» Task details: The data below holds a line containing "X15641Y105015D01*" and a line containing "X1434Y158202D01*"; please quote exactly those two lines and every line between them, and nothing else.

» The records:

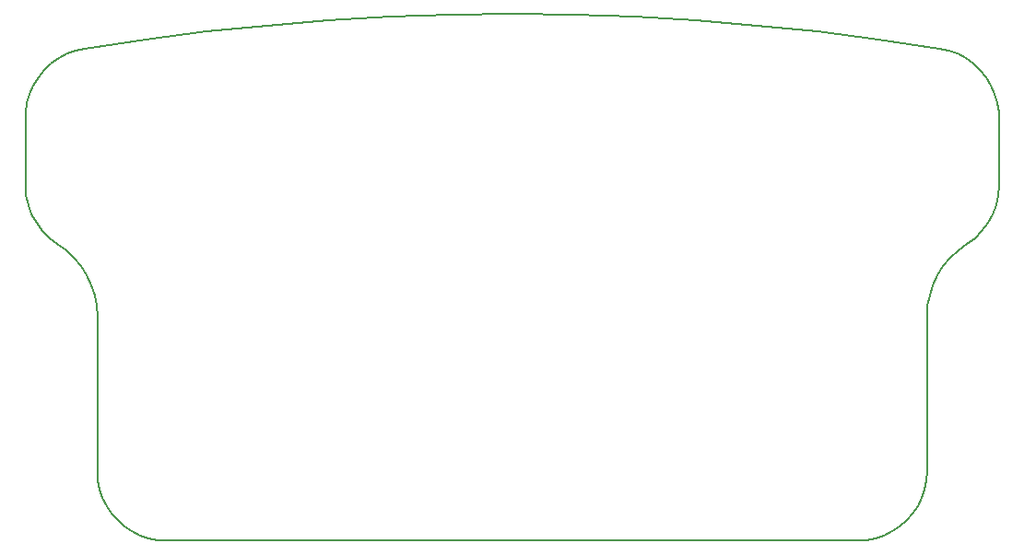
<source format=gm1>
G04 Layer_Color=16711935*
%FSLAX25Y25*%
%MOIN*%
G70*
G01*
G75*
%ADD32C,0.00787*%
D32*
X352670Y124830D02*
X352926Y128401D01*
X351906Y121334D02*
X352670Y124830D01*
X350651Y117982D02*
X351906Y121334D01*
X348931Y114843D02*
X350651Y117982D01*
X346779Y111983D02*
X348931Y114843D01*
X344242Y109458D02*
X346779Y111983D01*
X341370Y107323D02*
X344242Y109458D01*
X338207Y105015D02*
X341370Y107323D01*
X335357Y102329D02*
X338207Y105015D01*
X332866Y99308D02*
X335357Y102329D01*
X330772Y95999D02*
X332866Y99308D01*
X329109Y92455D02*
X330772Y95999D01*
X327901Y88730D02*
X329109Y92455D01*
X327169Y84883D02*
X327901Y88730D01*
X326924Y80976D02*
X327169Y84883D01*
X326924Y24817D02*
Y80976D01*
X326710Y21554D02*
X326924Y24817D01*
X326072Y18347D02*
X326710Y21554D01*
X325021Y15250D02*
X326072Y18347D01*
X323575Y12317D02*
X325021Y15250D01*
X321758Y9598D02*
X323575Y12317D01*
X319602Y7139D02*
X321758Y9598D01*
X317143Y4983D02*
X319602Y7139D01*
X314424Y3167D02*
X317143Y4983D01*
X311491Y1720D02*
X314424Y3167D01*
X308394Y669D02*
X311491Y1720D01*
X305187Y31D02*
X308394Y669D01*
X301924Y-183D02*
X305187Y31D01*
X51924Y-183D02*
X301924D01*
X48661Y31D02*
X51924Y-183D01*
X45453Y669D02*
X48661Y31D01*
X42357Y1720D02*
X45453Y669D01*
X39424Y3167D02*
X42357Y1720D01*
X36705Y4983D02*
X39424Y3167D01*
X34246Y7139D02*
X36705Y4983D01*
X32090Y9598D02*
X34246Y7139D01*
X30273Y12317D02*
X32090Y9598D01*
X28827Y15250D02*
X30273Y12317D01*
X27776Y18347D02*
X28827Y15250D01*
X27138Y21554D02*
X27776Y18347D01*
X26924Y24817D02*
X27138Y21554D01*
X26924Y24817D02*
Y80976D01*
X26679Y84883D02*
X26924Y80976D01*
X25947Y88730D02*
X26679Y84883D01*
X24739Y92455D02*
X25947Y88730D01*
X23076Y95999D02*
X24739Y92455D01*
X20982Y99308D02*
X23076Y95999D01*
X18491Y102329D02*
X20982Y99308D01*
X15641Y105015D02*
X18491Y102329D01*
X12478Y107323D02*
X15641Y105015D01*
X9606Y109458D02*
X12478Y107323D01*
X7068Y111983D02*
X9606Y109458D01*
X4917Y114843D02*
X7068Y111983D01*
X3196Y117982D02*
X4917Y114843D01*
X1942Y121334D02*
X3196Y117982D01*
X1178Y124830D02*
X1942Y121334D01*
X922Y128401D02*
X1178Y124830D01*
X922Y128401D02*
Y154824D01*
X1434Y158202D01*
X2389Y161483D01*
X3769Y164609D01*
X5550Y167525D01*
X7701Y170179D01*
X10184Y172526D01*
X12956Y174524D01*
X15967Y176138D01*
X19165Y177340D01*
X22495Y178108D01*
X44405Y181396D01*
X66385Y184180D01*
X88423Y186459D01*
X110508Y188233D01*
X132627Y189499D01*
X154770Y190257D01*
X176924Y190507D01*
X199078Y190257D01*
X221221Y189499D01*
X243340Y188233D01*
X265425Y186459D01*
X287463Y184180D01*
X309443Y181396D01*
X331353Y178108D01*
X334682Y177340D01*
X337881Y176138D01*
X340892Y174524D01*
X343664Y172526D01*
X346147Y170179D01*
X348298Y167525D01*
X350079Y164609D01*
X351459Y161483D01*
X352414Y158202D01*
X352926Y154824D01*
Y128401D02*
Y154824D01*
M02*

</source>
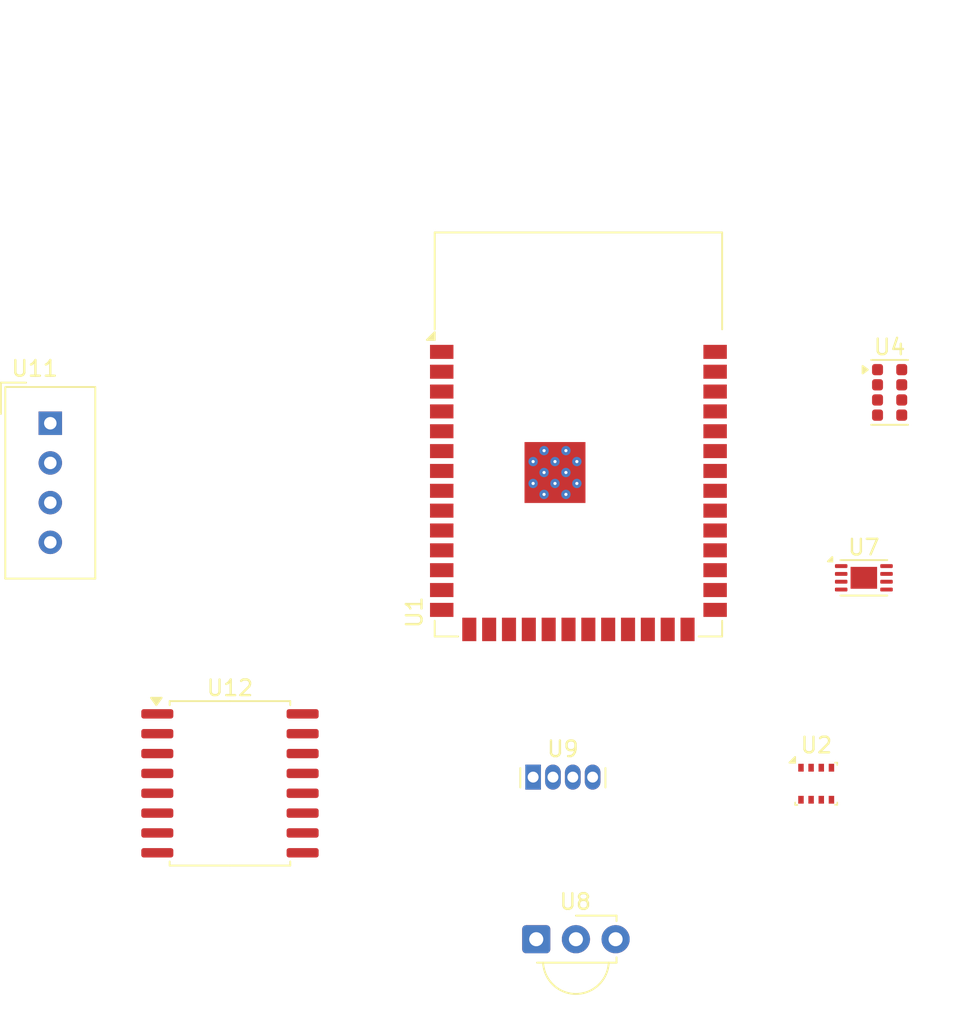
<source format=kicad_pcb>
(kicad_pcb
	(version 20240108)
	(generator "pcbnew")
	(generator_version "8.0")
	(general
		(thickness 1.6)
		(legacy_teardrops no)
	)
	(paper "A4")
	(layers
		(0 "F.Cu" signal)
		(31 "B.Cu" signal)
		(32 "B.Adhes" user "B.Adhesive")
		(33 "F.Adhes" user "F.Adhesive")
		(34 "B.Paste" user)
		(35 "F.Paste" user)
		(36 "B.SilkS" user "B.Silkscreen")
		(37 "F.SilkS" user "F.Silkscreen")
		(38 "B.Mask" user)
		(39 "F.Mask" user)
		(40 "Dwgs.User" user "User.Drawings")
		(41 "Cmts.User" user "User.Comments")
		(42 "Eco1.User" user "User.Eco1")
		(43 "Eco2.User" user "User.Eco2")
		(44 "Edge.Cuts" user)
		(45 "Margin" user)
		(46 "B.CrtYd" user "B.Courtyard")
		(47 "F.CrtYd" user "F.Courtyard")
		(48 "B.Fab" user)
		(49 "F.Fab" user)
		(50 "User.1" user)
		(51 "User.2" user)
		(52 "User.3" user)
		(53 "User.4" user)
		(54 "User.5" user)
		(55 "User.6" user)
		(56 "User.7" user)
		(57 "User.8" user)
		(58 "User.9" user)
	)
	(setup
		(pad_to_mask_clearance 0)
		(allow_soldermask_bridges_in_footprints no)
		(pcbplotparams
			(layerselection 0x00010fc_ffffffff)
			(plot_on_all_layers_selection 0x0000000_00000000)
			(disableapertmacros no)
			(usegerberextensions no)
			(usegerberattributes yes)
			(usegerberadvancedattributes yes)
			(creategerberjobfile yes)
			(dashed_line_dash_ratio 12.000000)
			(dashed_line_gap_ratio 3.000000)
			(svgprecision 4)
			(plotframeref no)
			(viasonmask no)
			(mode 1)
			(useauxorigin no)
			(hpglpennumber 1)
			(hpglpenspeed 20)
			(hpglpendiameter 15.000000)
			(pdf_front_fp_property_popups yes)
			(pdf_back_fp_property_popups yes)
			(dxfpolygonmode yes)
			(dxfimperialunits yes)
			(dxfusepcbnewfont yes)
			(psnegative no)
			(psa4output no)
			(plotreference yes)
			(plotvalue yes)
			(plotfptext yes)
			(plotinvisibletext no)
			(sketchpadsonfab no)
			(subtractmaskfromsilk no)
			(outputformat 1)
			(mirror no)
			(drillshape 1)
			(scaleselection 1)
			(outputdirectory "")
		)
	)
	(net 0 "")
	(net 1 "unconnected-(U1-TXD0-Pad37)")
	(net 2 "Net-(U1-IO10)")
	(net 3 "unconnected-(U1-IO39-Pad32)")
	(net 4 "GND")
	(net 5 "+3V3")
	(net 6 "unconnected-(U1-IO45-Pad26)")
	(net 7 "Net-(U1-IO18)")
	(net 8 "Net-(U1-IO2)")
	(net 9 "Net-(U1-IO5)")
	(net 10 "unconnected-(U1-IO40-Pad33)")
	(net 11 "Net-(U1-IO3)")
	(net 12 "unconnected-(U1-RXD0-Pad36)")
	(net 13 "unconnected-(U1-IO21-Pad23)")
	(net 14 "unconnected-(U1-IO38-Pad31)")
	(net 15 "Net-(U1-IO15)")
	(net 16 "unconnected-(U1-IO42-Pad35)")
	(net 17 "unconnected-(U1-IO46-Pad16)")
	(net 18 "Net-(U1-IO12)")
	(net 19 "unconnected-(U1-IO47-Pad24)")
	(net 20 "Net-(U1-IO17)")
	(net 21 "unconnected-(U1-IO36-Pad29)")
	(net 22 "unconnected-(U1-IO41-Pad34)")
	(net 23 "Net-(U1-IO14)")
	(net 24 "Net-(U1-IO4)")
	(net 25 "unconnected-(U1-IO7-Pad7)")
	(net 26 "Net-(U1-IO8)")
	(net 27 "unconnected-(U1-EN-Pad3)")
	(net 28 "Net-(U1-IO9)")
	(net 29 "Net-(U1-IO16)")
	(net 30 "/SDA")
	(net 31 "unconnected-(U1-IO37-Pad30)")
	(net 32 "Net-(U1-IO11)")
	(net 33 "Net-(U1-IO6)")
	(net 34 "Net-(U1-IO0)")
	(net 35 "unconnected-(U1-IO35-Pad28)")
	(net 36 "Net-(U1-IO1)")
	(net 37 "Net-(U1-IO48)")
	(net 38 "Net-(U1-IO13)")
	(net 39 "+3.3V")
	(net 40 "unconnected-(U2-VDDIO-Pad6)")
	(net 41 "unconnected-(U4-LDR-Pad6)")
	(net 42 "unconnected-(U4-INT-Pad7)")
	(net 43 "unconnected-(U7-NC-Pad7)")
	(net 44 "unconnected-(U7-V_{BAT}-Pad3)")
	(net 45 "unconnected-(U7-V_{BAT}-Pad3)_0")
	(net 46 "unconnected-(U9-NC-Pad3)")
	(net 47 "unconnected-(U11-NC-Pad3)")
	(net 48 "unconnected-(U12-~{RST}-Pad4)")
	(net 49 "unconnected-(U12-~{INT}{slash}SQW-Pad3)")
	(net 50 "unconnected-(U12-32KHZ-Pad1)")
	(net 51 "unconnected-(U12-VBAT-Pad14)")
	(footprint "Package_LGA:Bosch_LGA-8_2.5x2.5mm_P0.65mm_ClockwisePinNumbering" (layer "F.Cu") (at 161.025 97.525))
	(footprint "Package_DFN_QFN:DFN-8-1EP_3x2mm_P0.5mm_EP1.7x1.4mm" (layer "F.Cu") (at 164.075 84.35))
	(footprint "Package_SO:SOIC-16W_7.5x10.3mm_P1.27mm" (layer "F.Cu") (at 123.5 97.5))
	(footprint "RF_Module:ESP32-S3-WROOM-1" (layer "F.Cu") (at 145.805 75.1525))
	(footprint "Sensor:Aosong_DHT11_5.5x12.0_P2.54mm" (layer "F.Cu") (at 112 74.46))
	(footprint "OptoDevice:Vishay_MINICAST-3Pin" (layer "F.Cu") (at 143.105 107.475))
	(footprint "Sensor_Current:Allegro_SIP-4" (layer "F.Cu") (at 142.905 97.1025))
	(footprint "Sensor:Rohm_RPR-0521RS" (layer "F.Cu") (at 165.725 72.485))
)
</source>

» Your solution:
X15641Y105015D01*
X9606Y109458D02*
X12478Y107323D01*
X7068Y111983D02*
X9606Y109458D01*
X4917Y114843D02*
X7068Y111983D01*
X3196Y117982D02*
X4917Y114843D01*
X1942Y121334D02*
X3196Y117982D01*
X1178Y124830D02*
X1942Y121334D01*
X922Y128401D02*
X1178Y124830D01*
X922Y128401D02*
Y154824D01*
X1434Y158202D01*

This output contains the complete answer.